GABON.
Admission to the United Nations.
Map and flag.
Last stamp in a set of 3, issued on 09.02.1961.
Face value: 85 Central African CFA francs.
Design and engraving: Jacques Combet (1920-1993).
Printing: Recess.
Catalogs
- Michel No. 159.
- Scott No. 153.
- StampWorld No. 172.
- Stanley Gibbons No. 169.
- Yvert et Tellier No. 152.
Gabon, officially the Gabonese Republic (French: République gabonaise), is a country on the Atlantic coast of Central Africa. It is located on the equator. It has an area of 267,667 km2 (103,347 sq mi) and in 2021 its population was 2,284,912 people. Its territory, inhabited for about 650,000 years, was colonized by the Mpongwe people from the 11th century.

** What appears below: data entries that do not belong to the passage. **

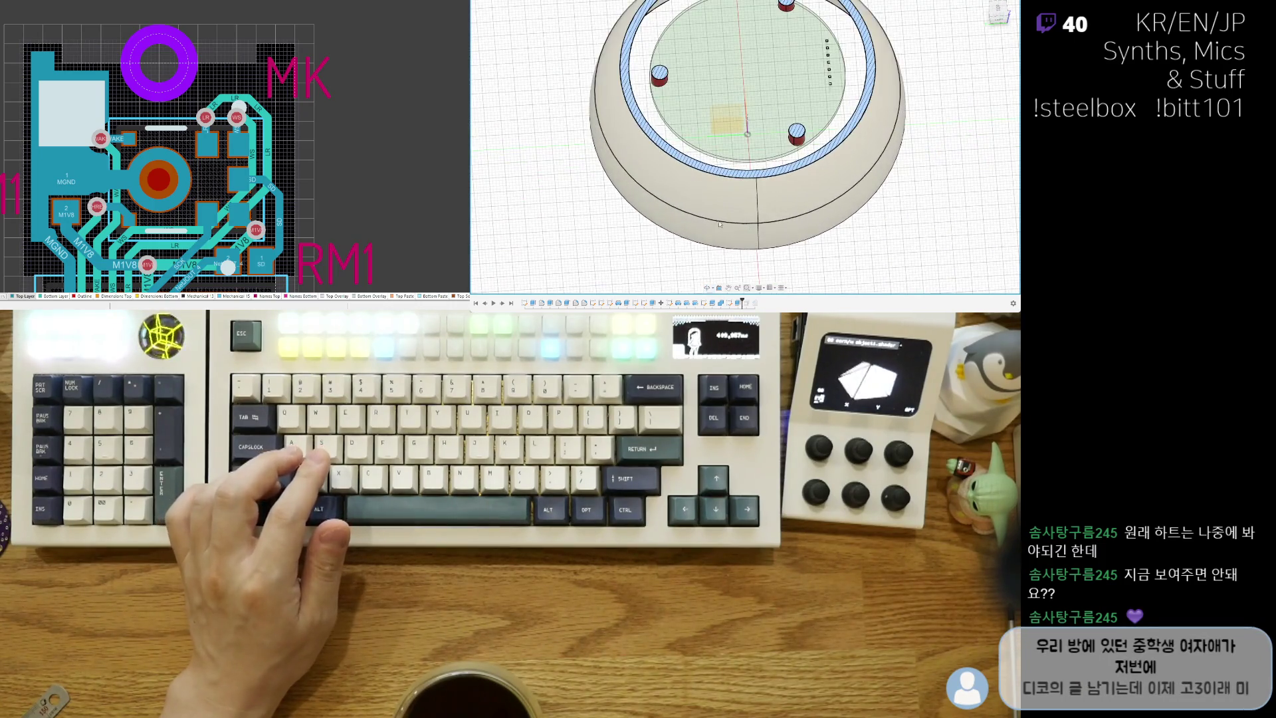
mouse_move(645, 129)
middle_mouse_down("shift")
mouse_move(834, 154)
mouse_move(667, 153)
mouse_move(562, 112)
middle_mouse_up("shift")
scroll(666, 153, "up", 3)
scroll(561, 113, "up", 2)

The first Europeans to arrive on its shores were the Portuguese in the 15th century, who called the country Gabão, a name taken from the indigenous denomination of the area of the Gabon River estuary, where the country's capital, Libreville, is currently located. Both the Portuguese and the Dutch engaged in the slave trade. In 1886, Gabon became a French colony which, from 1888, merged with the Congo under the name of Gabon-Congo and then, in 1898, in the French Congo. In 1904, Gabon became a separate colony again, and in 1910, the colonies of Gabon and Congo became part of French Equatorial Africa. The country gained independence from France on August 17, 1960 and was admitted to the UN in 1961.